Periyodik sağlık takibi yardımcı olacaktırbirçok hastalığı ortaya çıkmalarının erken bir aşamasında tedavi eder. Özellikle 40 yıl sonra gerekli muayenelerden geçmek önemlidir. Bu alışkanlık zamanla vücuttaki yaşa bağlı değişiklikleri fark etmenizi ve eşlik eden rahatsızlıkları önlemenizi sağlar.

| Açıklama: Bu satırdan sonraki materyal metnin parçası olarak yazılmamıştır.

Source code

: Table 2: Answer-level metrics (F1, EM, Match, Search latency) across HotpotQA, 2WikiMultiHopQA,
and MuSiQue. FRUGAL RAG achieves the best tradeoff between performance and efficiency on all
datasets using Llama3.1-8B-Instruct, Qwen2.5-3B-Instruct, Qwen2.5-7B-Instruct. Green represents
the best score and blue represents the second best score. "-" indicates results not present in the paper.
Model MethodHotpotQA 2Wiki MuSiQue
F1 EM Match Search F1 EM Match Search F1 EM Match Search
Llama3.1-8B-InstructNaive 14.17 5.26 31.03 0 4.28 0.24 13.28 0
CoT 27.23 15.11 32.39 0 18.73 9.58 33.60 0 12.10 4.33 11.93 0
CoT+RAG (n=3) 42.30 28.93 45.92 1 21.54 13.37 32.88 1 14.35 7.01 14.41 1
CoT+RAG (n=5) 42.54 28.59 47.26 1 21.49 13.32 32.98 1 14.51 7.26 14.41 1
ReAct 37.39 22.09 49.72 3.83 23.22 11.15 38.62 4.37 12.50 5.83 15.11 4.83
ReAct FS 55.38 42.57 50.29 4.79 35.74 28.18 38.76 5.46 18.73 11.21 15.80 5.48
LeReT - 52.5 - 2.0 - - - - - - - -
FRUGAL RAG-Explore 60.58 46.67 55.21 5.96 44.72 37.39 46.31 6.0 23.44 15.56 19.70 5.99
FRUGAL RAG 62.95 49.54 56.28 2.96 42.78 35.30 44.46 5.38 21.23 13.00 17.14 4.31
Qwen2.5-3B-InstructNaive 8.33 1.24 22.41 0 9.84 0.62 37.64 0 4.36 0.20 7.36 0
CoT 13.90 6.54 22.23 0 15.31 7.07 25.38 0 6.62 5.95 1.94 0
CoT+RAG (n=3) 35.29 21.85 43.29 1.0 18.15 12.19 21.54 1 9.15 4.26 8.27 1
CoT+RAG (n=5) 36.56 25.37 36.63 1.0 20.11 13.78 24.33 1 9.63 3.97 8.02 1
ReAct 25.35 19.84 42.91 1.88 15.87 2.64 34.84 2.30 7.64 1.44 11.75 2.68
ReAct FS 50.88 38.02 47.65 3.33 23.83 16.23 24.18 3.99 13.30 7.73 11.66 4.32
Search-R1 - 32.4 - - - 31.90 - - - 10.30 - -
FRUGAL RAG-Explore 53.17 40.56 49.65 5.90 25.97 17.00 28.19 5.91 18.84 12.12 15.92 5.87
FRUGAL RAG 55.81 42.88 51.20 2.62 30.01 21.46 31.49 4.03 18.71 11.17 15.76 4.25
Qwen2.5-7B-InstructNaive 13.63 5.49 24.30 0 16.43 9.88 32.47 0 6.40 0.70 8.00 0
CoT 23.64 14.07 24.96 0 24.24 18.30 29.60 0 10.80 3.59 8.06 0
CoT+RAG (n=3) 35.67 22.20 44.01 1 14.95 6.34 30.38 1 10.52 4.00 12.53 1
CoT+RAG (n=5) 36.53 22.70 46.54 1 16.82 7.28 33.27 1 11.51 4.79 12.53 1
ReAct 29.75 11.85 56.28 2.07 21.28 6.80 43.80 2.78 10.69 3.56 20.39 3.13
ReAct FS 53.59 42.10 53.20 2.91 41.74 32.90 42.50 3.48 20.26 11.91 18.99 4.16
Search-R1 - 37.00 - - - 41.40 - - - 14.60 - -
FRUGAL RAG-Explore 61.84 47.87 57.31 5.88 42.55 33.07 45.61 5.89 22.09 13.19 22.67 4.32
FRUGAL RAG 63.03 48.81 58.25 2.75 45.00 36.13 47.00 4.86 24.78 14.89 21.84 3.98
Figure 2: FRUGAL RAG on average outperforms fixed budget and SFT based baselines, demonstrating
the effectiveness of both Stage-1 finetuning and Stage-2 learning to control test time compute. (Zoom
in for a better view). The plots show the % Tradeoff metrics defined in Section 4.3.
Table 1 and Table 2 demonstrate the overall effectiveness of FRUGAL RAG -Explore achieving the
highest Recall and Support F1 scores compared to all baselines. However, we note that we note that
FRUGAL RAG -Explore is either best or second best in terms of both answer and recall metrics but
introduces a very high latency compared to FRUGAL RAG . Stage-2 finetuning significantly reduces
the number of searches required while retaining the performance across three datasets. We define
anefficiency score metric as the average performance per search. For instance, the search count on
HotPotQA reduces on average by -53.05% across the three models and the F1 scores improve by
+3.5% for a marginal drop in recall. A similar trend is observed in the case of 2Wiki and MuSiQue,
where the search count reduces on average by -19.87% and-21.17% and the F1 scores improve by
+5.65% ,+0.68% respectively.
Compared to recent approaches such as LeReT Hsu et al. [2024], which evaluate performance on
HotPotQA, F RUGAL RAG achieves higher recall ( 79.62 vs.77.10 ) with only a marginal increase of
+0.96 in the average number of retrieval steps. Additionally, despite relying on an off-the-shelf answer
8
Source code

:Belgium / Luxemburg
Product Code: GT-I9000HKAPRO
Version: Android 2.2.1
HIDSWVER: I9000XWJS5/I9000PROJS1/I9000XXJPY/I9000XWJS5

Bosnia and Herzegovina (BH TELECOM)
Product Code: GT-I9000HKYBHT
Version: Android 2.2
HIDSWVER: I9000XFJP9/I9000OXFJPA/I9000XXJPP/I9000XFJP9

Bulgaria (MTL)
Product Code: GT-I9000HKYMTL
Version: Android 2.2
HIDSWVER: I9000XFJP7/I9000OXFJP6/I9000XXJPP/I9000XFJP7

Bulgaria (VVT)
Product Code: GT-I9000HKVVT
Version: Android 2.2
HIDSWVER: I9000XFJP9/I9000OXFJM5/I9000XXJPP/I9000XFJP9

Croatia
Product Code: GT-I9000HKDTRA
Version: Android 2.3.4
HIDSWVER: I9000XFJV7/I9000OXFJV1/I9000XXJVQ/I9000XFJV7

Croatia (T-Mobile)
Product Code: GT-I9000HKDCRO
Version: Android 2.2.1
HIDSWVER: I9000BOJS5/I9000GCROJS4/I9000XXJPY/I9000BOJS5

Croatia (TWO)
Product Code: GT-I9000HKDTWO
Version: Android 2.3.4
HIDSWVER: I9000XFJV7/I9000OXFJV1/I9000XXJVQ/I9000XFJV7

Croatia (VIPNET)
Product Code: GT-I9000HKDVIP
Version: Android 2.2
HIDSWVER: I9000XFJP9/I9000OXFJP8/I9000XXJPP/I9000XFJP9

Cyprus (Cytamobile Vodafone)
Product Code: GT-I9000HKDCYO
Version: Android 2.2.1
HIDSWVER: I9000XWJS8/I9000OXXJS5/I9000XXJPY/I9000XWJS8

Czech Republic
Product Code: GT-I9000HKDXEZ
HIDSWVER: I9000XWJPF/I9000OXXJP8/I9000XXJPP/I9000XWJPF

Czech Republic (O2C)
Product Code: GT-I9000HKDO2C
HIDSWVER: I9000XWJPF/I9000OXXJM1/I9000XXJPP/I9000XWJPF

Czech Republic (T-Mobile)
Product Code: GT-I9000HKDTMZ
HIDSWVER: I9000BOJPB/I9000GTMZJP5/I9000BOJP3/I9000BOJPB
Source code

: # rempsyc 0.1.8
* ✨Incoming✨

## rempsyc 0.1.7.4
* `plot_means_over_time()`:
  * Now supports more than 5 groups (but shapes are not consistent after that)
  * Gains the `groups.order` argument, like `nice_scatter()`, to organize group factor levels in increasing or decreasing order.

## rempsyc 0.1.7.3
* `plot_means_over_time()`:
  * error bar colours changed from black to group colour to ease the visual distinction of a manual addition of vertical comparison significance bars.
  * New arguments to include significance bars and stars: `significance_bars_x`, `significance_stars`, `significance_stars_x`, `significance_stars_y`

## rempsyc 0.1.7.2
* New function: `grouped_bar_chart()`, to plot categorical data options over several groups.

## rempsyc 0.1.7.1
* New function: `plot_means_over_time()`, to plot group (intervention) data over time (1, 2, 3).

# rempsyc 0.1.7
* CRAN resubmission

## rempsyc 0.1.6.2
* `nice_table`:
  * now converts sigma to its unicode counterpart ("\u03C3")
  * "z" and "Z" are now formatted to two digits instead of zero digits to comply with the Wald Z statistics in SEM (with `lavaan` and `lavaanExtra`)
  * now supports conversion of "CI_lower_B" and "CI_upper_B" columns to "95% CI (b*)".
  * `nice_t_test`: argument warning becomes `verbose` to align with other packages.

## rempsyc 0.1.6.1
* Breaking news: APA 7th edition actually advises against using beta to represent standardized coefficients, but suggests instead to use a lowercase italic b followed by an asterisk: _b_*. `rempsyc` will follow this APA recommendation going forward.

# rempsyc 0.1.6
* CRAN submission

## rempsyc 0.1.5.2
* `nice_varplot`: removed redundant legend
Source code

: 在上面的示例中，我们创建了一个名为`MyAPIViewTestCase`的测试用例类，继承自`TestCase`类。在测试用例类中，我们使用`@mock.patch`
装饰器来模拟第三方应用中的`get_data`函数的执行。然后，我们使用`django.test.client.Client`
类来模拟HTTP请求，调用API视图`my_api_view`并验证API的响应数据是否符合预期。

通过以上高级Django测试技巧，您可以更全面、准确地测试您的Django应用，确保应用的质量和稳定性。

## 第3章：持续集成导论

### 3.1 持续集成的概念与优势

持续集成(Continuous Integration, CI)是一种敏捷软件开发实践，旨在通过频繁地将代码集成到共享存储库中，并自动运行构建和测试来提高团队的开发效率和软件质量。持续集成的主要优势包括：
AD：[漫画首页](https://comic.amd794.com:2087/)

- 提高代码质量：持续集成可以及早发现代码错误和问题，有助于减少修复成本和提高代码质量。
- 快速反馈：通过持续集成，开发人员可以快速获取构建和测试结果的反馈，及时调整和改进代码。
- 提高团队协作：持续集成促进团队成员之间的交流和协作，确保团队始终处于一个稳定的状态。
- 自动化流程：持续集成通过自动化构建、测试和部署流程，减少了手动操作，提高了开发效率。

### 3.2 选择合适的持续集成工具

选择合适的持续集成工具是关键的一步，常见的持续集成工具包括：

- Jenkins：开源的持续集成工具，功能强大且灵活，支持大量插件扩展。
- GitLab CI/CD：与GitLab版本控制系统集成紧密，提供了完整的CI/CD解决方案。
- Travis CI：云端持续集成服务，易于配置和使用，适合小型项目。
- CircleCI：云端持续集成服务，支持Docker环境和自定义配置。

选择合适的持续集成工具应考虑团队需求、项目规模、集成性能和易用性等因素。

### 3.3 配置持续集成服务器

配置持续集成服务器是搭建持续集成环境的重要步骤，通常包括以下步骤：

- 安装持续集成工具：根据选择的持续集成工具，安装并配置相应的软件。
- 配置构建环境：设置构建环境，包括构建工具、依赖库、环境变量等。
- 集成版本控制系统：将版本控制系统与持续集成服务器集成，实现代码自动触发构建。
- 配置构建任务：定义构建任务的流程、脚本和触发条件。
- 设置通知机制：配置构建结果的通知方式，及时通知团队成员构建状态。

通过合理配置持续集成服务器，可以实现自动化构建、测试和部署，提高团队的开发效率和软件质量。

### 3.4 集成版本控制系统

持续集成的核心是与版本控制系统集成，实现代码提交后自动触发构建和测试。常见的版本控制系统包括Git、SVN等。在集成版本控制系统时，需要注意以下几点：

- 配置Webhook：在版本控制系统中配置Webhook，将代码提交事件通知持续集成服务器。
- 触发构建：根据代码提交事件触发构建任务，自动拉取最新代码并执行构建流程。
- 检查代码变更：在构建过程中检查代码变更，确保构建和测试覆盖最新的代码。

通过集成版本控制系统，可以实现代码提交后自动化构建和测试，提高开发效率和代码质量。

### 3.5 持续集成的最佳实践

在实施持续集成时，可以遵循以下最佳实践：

Vitaminlerle yaşlanmayla mücadele edin
Bilim adamlarına göre yaşlılıktan yaşlanmayız. Sebeplerden biri, yaşam beklentisini önemli ölçüde etkileyen vitamin ve mineral eksikliği olabilir. Örneğin, B vitaminleri merkezi sinir sistemi ve beynin düzgün çalışması için gereklidir. D vitamini kardiyovasküler hastalık riskini az altır ve kemik yenilenmesini destekler. İz elementler grubundan ana asistan magnezyumdur. Gerçek şu ki, vücut kendi başına magnezyum üretemez ve onu yiyeceklerden veya takviyeler şeklinde almak zorunda kalır. Bununla birlikte, magnezyum eksikliği hücre dejenerasyonu sürecini hızlandırabilir. Bu nedenle birçok uzman, vücudunu normalleştirmek için hastalarına yaşlanma karşıtı vitaminler reçete eder.
Kendine davranma. Gerekli randevular sadece bir doktor tarafından yapılmalıdır. Aksi halde vitaminlerin eksikliğinden çok vücuda zarar verme riski olabilir.